Smarte SAP® EWM Funktionen und Lösungen für die Pharma-Lieferkette
Die praktische Umsetzung von Vorgaben rund um die Serialisierung von Medikamenten stellt Unternehmen entlang der Pharma-Lieferkette vor einige Herausforderungen. Gilt es doch u.a. einer großen Menge an individuellen Seriennummern gemäß der jeweiligen länderspezifischen Regularien zu koordinieren und auch die Rückmeldungen in unterschiedlichsten textlichen Formaten (E-Mail, PDF, Excel, etc.) der diversen Stakeholder zu verarbeiten. Ohne ein intelligentes wie integriertes Warehouse Management System (WMS) ist das nur schwer zu meistern. Mit Thomas Furthmayr, Geschäftsführer KNAPP IT Solutions, sprachen wir daher über nützliche Funktionen, Vorteile und smarte Lösungen mit der WMS-Software SAP® Extended Warehouse Management (EWM) für die Pharmabranche.
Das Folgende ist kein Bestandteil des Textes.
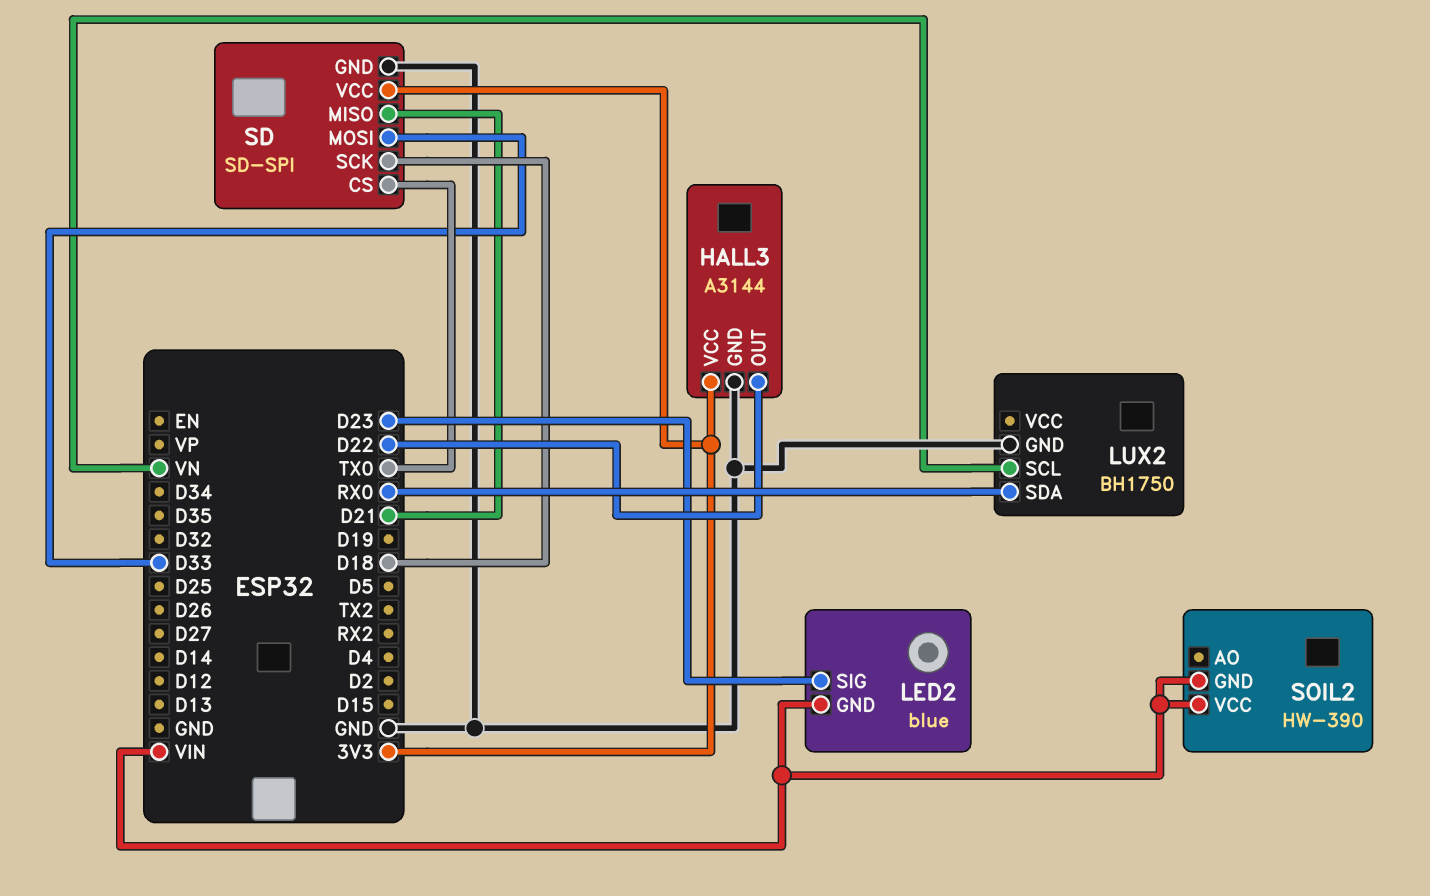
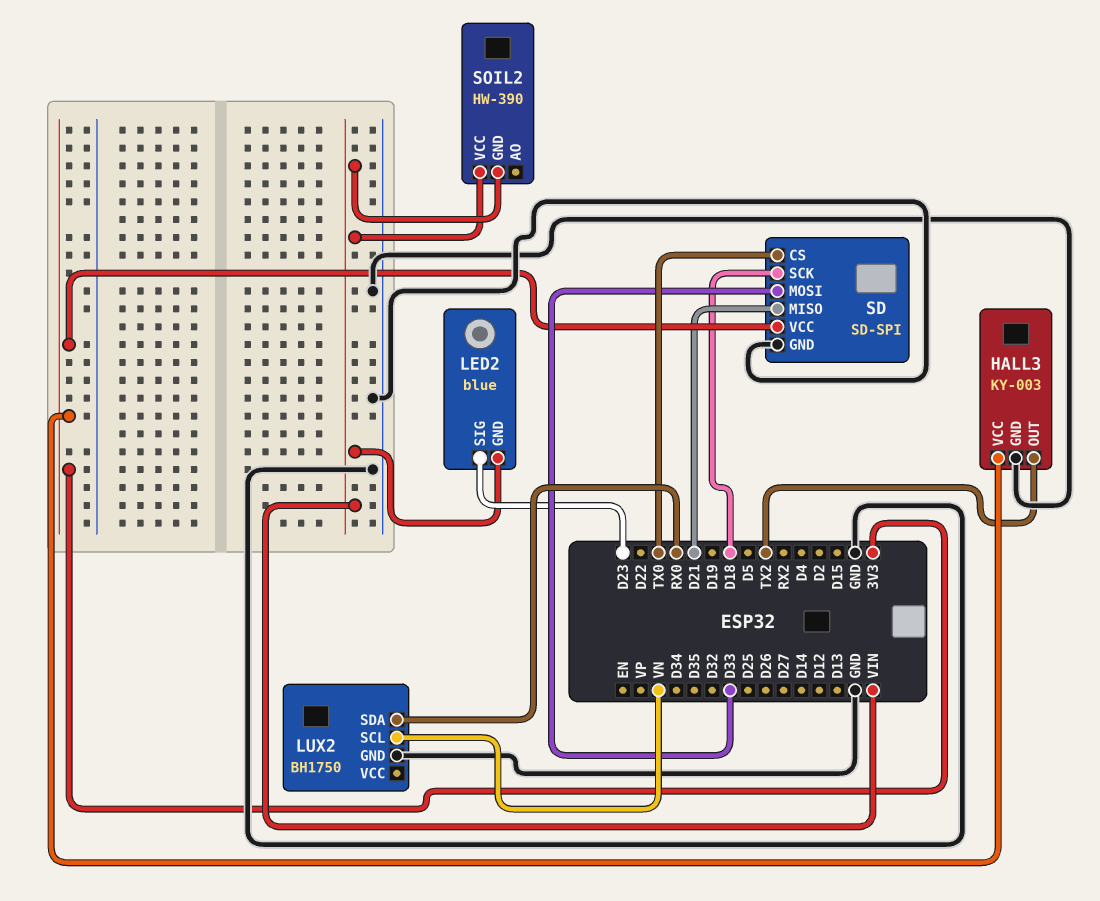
HALL3: A3144 -> KY-003
HALL3 pin OUT: D22 -> TX2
Vorab, was ist SAP® EWM by KNAPP?
Thomas Furthmayr: SAP® Extended Warehouse Management, kurz SAP® EWM, ist eine Logistiksoftwarelösung aus der Supply Chain Management Suite von SAP. Dieses Modul ist ein Warehouse Management System (WMS) mit integriertem Warehouse Control System (WCS) und Materialflusssteuerung (MFS). Der große Funktionsumfang ermöglicht neben der Bestandsverwaltung auch eine flexible und dynamische Abwicklung des Warenflusses in einem Lager.
KNAPP IT Solutions ist das Kompetenzzentrum der KNAPP-Gruppe für SAP® EWM. Wir sind seit 2012 offizieller SAP Partner und bieten mit SAP® EWM by KNAPP diverse Implementierungsvarianten, Lösungen und Services auf SAP®-Basis für verschiedene Branchen an.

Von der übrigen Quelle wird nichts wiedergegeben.